Когда, в Чикагском университете, Кевин получал диплом врача — он присутствовал на церемонии вручения только потому, что одна из его преподавательниц, добрая женщина, сказала, что огорчится, если его там не будет, — он сидел под палящим солнцем, слушая речь президента университета, и тот заключил свое обращение к ним словами «Самое главное в жизни — любить и быть любимыми». Это вызвало у Кевина ужас, который все рос и рос, пока не заполнил все его существо настолько, что душа его словно стянулась в тугой узел. Надо же было сказать такое! Этот человек, в его освященной веками мантии, с его седыми волосами, с лицом мудрого дедушки, даже не представлял себе, что его слова могут вызвать у Кевина столь обостренное чувство тихого ужаса. Ведь даже Фрейд утверждал: «Мы должны любить, иначе мы заболеваем». Все говорят ему это всеми буквами. «Мы принадлежим миру семьи и любви. А ты — нет».
Нью-Йорк — самый недавний город его пребывания — был самым многообещающим.
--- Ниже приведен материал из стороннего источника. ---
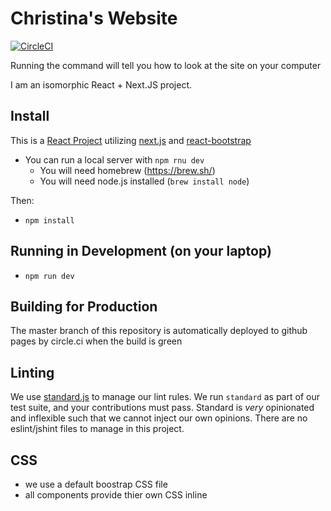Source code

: # Christina's Website
[![CircleCI](https://circleci.com/gh/evantahler/www.christinahussain.com.svg?style=svg)](https://circleci.com/gh/evantahler/www.christinahussain.com)

Running the command will tell you how to look at the site on your computer

I am an isomorphic React + Next.JS project.

## Install
This is a [React Project](https://facebook.github.io/react/) utilizing [next.js](https://github.com/zeit/next.js/) and [react-bootstrap](https://react-bootstrap.github.io/)

* You can run a local server with `npm rnu dev`
  * You will need homebrew (https://brew.sh/)
  * You will need node.js installed (`brew install node`)

Then:
- `npm install`

## Running in Development (on your laptop)
- `npm run dev`

## Building for Production

The master branch of this repository is automatically deployed to github pages by circle.ci when the build is green

## Linting

We use [standard.js](https://standardjs.com) to manage our lint rules.  We run `standard` as part of our test suite, and your contributions must pass.  Standard is *very* opinionated and inflexible such that we cannot inject our own opinions.  There are no eslint/jshint files to manage in this project.  

## CSS
- we use a default boostrap CSS file
- all components provide thier own CSS inline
Метро дарило ему такое разнообразие тусклых красок и раздраженных людских лиц, что ему становилось легче; разнообразная одежда, сумки с покупками, люди, спящие в вагонах, читающие или кивающие в такт мелодии, звучащей в наушниках: он полюбил метро и — на какое-то время — то, как работают нью-йоркские больницы. Однако его роман с Кларой, и особенно конец этого романа, вызвал у него отвращение к этому городу, так что теперь его улицы стали казаться ему слишком людными, они его утомляли, то есть всё как всегда. Он любил доктора Голдстайна, но, что тут поделаешь, все остальные его утомляли, и он все чаще и чаще замечал, как провинциальны ньюйоркцы и как они сами этого не понимают.
Кевин вдруг осознал, что ему необходимо увидеть дом, где прошло его детство, — дом, где, как он считал даже сейчас, сидя в машине, у него не было ни одного счастливого дня. И все-таки, как ни странно, воспоминание о том, что детство его не было счастливым, обволакивало его нежностью, словно воспоминание о юной любви. Потому что у Кевина остались воспоминания о нескольких юношеских романах — кратких и нежных, совсем не похожих на длинную, путаную, затянувшуюся историю с Кларой, — однако все они были несоизмеримы с той душевной жаждой, с тем
Он тосковал по своей матери.
— В молодости, — заговорила миссис Киттеридж, держа темные очки в руке, — ну, знаешь, я тогда совсем маленькая была — я любила прятаться в ящике для дров, когда отец должен был домой вернуться. Он садился на этот ящик и говорил: «А где же Оливия? Куда Оливия подевалась?» Так продолжалось, пока я не начинала стучать в бортик ящика, а он делал вид, что страшно удивлен. «Оливия! — восклицал он. — Я понятия не имел, куда ты подевалась!» И я заливалась смехом, он тоже смеялся.
Кевин повернулся к ней, она надела очки. И добавила:
— Не помню, как долго это продолжалось, может быть, пока я не стала слишком большой, чтобы в ящике помещаться.
Кевин не знал, что отвечать на это. Он стиснул руки изо всех сил и пристально смотрел вниз, на руль машины. Он ощущал присутствие этой большой женщины рядом и на миг представил себе, что рядом с ним сидит слониха, пожелавшая стать членом человеческого сообщества, милая в своей наивности, вроде бы положившая на колени свои неуклюжие передние ноги и чуть поводящая хоботом во время речи.
— Замечательная история, — сказал он.
Он подумал о мальчике, чистившем на причале рыбу, — как его отец протянул ему руку. И опять вспомнил Джона Берримана.
— Смотри-ка, ветер какую силу набрал, — сказала она. — Это всегда так увлекательно бывает, если, конечно, твой причал не уплывет, как наш, — вечно отрывался. И Генри волнами уносило вон на те скалы… Ох, господи, ну и шум же тогда тут поднимали!